Nach dem Austritt des Vereinigten Königreichs aus der Europäischen Union am 1. Februar 2020 endete zum 31. Dezember 2020 die im Austrittsvertrag vereinbarte Übergangsphase. Damit schied das Vereinigte Königreich aus Binnenmarkt und Zollunion aus, die EU-Regeln gelten nicht mehr.

Mit der Einigung zu einem neuen Partnerschaftsvertrag vom 24. Dezember 2020 haben die Europäische Union und das Vereinigte Königreich ein neues Kapitel in ihren Beziehungen aufgeschlagen. In den weniger als ein Jahr dauernden intensiven Verhandlungen ist es gelungen, das zukünftige Verhältnis zwischen der EU und dem Vereinigten Königreich umfassend neu zu gestalten.


Welche Auswirkungen hat der Brexit auf die Entwicklungszusammenarbeit der EU?

Das BMZ bedauert, dass das Vereinigte Königreich als wichtiger Kooperationspartner die EU verlassen hat. Mit dem Vereinigten Königreich verliert die EU einen wichtigen inhaltlichen Impulsgeber und politischen Treiber für die gemeinsame Entwicklungszusammenarbeit auf EU-Ebene.

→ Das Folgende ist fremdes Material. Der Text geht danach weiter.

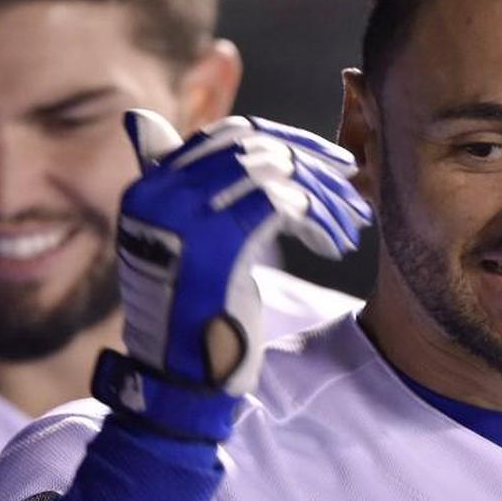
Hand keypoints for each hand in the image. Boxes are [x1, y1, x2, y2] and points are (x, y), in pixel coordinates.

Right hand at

Während das Vereinigte Königreich seinen bereits eingegangenen finanziellen Verpflichtungen bei der Umsetzung des abgeschlossenen 11. Europäischen Entwicklungsfonds (EEF) in den Folgejahren noch nachkommen wird, wird das Vereinigte Königreich als Drittstaat nicht an der Finanzierung des neuen EU-Instruments für das Außenhandeln NDICI (Neighbourhood, Development and Cooperation Instrument) beteiligt sein.

Das BMZ wird bilateral eine Partnerschaft mit dem britischen Außen-, Commonwealth und Entwicklungsministerium (Foreign, Commonwealth and Development Office, FCDO) anstreben.